14 dicembre ore 19,00
Simona Molinari in Loving Ella
Simona Molinari – voce
Massimiliano Coclite – piano
Fabrizio Pierleoni – basso
Fabio Colella – batteria

Loving Ella è un progetto che Simona Molinari ha voluto regalare prima che al pubblico, innanzitutto a se stessa.

La regina del jazz è sicuramente l’artista che ha più influenzato gli studi e la formazione della cantautrice.

Il concerto si articolerà in un viaggio narrativo in cui Simona Molinari porterà in scena le canzoni che hanno caratterizzato la carriera della cantante e alcuni aneddoti biografici della controversa vita privata della persona Ella Fitzgerald; gli inizi, gli amori, le passioni, la malattia. Uno spettacolo che quindi cerca di essere un’esperienza di viaggio alla scoperta del mondo interiore ed esteriore di quella che veniva definita: “First Lady of Song“.

All’interno del concerto Simona inserirà anche alcuni dei suoi brani più significativi, in modo da mostrare in che modo la musica di Ella ha contribuito al suo odierno amore per lo swing e per il jazz.

15 dicembre ore 19,00
Maria Pia De Vito Quartet in Around Joni
Maria Pia De Vito – voce
Julian Oliver Mazzariello – piano
Enzo Pietropaoli – contrabbasso
Alessandro Paternesi – Batteria

 So right”, l’omaggio discografico dedicato da Maria Pia De Vito a Joni Mitchell e pubblicato da Cam Jazz nel 2005, è diventato un ”classico” che ha girato in lungo e largo l’Italia, approdando nel 2007 anche al Blue Note di New York.

Il lavoro, che vedeva nella formazione iniziale Danilo Rea e Enzo Pietropaoli con ospite il batterista italo francese Aldo Romano, si proponeva di ripercorrere l’opera di Joni Mitchell riverificandola attraverso le filosofie contemporanee, e prendendo strade autonome.

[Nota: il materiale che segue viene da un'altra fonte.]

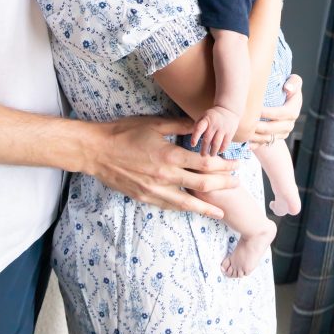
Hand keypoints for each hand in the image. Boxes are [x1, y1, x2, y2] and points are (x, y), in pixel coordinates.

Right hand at [87, 115, 238, 217]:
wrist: (97, 151)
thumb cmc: (124, 132)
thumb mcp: (154, 124)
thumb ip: (180, 126)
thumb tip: (201, 126)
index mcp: (170, 155)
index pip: (205, 163)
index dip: (224, 165)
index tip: (235, 164)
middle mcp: (166, 176)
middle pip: (203, 184)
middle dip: (223, 184)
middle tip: (237, 183)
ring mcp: (155, 190)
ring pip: (188, 203)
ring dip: (208, 206)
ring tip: (222, 210)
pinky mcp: (145, 198)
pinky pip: (170, 206)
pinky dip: (185, 209)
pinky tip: (194, 210)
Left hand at [191, 105, 239, 156]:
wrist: (228, 109)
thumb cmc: (213, 115)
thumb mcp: (204, 116)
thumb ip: (198, 125)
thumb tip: (192, 136)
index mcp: (206, 120)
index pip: (199, 128)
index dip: (195, 137)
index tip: (193, 145)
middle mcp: (214, 124)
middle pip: (207, 139)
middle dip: (204, 149)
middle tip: (202, 155)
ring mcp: (223, 128)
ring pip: (216, 143)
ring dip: (213, 151)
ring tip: (211, 155)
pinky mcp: (230, 132)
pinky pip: (225, 143)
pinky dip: (222, 149)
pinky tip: (219, 151)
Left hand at [248, 73, 302, 145]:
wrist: (284, 97)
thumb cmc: (287, 85)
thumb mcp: (294, 81)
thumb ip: (294, 82)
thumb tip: (288, 88)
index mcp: (294, 109)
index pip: (284, 113)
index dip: (271, 113)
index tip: (258, 109)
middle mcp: (290, 122)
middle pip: (276, 128)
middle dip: (262, 127)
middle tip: (248, 124)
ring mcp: (283, 131)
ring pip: (271, 137)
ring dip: (258, 137)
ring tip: (246, 134)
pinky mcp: (277, 137)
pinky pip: (267, 143)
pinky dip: (258, 145)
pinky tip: (248, 145)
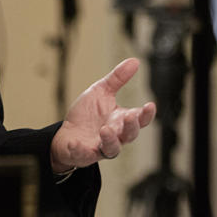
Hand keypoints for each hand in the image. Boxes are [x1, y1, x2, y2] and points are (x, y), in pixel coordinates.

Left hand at [50, 57, 155, 171]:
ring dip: (110, 140)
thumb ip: (117, 79)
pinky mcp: (85, 154)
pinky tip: (76, 143)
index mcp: (121, 120)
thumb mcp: (101, 92)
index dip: (146, 114)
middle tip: (128, 117)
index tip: (150, 105)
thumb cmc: (87, 114)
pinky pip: (84, 155)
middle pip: (129, 135)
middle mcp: (115, 135)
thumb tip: (135, 61)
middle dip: (131, 127)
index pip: (139, 119)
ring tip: (105, 129)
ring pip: (113, 149)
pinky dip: (81, 150)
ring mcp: (101, 146)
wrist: (66, 134)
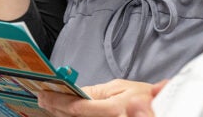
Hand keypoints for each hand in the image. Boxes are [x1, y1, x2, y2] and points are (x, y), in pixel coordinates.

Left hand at [37, 79, 159, 116]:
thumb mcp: (120, 87)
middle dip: (55, 109)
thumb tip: (76, 92)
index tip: (43, 95)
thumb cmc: (144, 96)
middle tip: (42, 100)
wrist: (161, 109)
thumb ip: (97, 92)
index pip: (77, 107)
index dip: (57, 101)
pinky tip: (63, 113)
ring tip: (50, 106)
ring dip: (61, 115)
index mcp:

Dal 2008 subentra al piano Julian Oliver Mazzariello, pianista sensibile e geniale; la lunga e fortunata attività di questo trio lo porta a vette di grandissimo interplay, giungendo a farlo definire dal critico di Downbeat Ted Panken “a think-as-one trio” in occasione della performance ad Umbria Jazz Winter 2017.

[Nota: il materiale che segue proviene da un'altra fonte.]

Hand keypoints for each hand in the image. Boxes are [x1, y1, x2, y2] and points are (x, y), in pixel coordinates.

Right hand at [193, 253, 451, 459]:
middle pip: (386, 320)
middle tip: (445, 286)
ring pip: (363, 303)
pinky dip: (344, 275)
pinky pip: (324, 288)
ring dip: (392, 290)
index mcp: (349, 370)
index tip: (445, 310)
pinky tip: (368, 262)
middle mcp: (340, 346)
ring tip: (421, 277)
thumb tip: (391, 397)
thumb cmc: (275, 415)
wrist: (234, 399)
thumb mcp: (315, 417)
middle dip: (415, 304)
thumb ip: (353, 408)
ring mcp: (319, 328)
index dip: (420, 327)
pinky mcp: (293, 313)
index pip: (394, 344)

“Around Joni”, è dunque una nuova rilettura che attinge a pagine più estese dell’infinita produzione della Mitchell, andando a toccare l’anima folk degli inizi, dai tempi di Woodstock (Crosby, Stills & Nash, James Taylor e – in genere – dell’intera comunità californiana del tempo), ma esplorando anche l’influenza progressivamente crescente del jazz sulle sue procedure compositive. Dalle sue collaborazioni con musicisti quali Charlie Mingus, Wayne Shorter, Jaco Pastorius, Herbie Hancock, sono nate pagine musicali di grandissima originalità e raffinatezza; brani che lei stessa definisce  come “audio paintings“. Artista rinascimentale, pittrice di talento, oltre che vera e propria musa ispiratrice di un’intera generazione di musicisti pensanti, Joni Mitchell ha sempre accolto nel suo mondo espressivo generi e linguaggi diversi.

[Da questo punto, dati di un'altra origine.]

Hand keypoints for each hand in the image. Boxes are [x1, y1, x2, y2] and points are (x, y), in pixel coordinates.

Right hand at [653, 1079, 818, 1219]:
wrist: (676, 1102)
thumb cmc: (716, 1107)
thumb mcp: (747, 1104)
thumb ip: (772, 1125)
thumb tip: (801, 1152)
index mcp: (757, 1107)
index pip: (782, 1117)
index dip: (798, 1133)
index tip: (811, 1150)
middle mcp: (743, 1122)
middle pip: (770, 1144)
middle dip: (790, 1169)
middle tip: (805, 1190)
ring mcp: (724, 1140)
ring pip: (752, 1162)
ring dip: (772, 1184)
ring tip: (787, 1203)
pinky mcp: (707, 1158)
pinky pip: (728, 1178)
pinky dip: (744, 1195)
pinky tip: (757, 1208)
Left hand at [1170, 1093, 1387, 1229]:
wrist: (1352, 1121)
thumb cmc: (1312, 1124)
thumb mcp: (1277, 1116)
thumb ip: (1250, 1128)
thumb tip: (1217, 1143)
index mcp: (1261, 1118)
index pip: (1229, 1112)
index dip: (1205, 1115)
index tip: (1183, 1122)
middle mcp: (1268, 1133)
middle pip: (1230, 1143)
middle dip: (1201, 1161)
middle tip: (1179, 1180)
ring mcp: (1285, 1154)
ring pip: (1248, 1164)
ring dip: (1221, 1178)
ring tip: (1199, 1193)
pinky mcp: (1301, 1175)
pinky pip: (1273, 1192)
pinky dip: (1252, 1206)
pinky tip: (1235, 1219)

“Around Joni”, arricchendosi del contributo ritmico e poetico di Alessandro Paternesi alla batteria, oggi si propone dunque come una profonda analisi sul tema “canzone”.

“So was Naples-born vocalist Maria Pia De Vito’s recital of seven Joni Mitchell songs, which she delivered with pitch-perfect, nuanced phrasing, deploying her voice seamlessly as an instrument within a think-as-one trio with Pietropaoli and pianist Julian Oliver Mazzariello. She conveyed the narrative arc of each lyric with a subtlety and dramatic nuance all the more remarkable for the fact that English is not her native tongue.”(Ted Panken on Downbeat, February 2018 )

16 dicembre ore 19,00
B&B Quartet
Ileana Mottola – voce
Eleonora Strino – chitarra
Beatrice Valente – contrabbasso
Alessandra d’Alessandro – batteria

Un bouquet di brani colti dall’ampio campo del jazz che si estende dal blues di New Orleans ai palcoscenici di Broadway, dallo swing delle grandi città americane alle pellicole di Hollywood.
A porgerlo al pubblico un poker
 di musiciste eclettiche ed appassionate.